300 bottles were made using 25 percent recycled marine plastic.

Coke Bottle

The Coca-Cola Company recently unveiled its first-ever sample bottles made using recovered and recycled marine plastics, demonstrating that, one day, ocean debris could be used in recycled packaging for food or drinks.

Through a partnership between Ioniqa Technologies, Indorama Ventures, Mares Circulares (Circular Seas) and The Coca-Cola Company, about 300 sample bottles were made using 25 percent recycled marine plastic retrieved from the Mediterranean Sea and beaches. The bottles were designed and developed to show the transformational potential of revolutionary enhanced recycling technologies, which can recycle previously used plastics of any quality back to high-quality plastic that can be used for food or beverage packaging. The sample bottle is the first-ever plastic bottle made using marine plastic that has been successfully recycled for food and drink packaging.

Enhanced recycling technologies use innovative processes that break down the components of plastic and strip out impurities in lower-grade recyclables so they can be rebuilt as good as new. This means that lower grade plastics often destined for incineration or landfill can now be given a new life. It also means more materials are available to make recycled content, reducing the amount of virgin PET needed from fossil fuels, and resulting in a lower carbon footprint.

The marine plastic bottle has been developed as proof of concept for what the technology may achieve in time.

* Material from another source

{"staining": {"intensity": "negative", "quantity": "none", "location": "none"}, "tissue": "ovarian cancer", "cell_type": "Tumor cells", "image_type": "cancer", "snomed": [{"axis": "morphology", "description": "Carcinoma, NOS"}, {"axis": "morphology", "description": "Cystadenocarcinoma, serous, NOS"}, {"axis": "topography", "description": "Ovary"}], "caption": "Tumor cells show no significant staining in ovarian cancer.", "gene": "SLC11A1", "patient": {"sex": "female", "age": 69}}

In the immediate term, enhanced recycling will be introduced at commercial scale using waste from existing recyclers, including previously unrecyclable plastics and lower-quality recyclables. From 2020, Coca-Cola plans to roll out this enhanced recycled content in some of its bottles.

Coca-Cola has set goals to work toward a World Without Waste, which will include collecting a bottle or can for every one it sells by 2030.